# [What is being asked]
Scan the records for the word "الديون". Report each line where it occurs.

# [Supplied data]
--- START ---
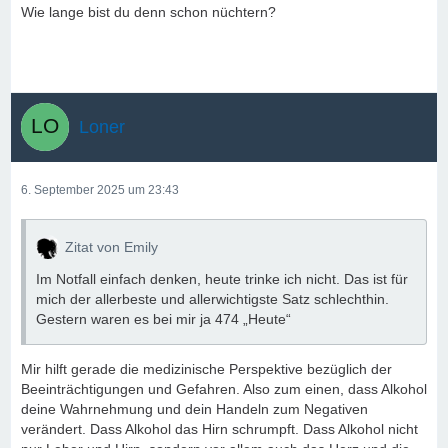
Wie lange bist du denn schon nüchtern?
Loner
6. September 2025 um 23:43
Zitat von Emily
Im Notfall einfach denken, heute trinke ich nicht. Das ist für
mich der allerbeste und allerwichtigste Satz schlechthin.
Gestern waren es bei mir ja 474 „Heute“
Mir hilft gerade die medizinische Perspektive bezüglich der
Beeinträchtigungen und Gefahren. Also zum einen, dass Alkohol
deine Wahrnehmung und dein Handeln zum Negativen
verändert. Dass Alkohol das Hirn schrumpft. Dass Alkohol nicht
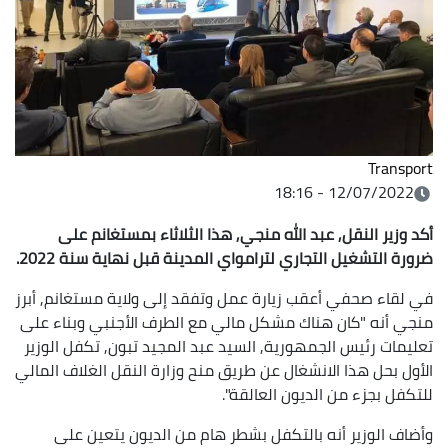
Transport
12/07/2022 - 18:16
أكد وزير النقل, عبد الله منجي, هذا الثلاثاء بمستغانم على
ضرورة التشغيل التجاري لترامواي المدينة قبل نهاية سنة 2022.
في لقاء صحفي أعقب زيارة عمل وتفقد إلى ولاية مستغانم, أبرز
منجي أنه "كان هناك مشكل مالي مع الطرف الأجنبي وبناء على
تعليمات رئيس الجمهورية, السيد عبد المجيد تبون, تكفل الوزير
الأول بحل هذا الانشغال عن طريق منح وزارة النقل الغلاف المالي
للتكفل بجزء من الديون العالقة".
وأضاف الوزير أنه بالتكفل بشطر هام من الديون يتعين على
--- END ---
--- START ---
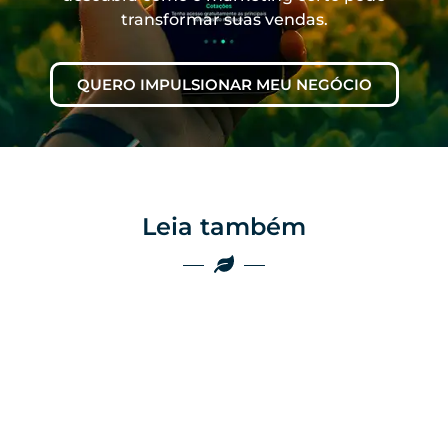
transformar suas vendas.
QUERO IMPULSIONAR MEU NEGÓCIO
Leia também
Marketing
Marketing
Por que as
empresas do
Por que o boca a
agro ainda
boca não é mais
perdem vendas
--- END ---
--- START ---
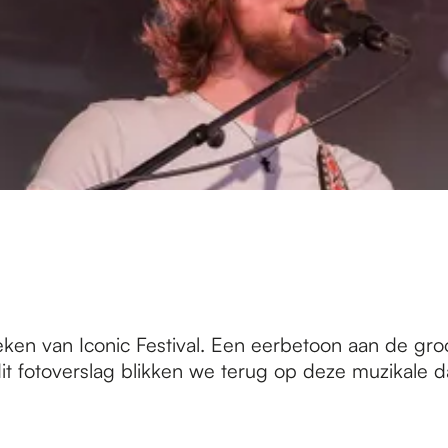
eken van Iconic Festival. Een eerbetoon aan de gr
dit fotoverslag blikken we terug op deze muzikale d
--- END ---
# [Your solution]
للتكفل بجزء من الديون العالقة".
وأضاف الوزير أنه بالتكفل بشطر هام من الديون يتعين على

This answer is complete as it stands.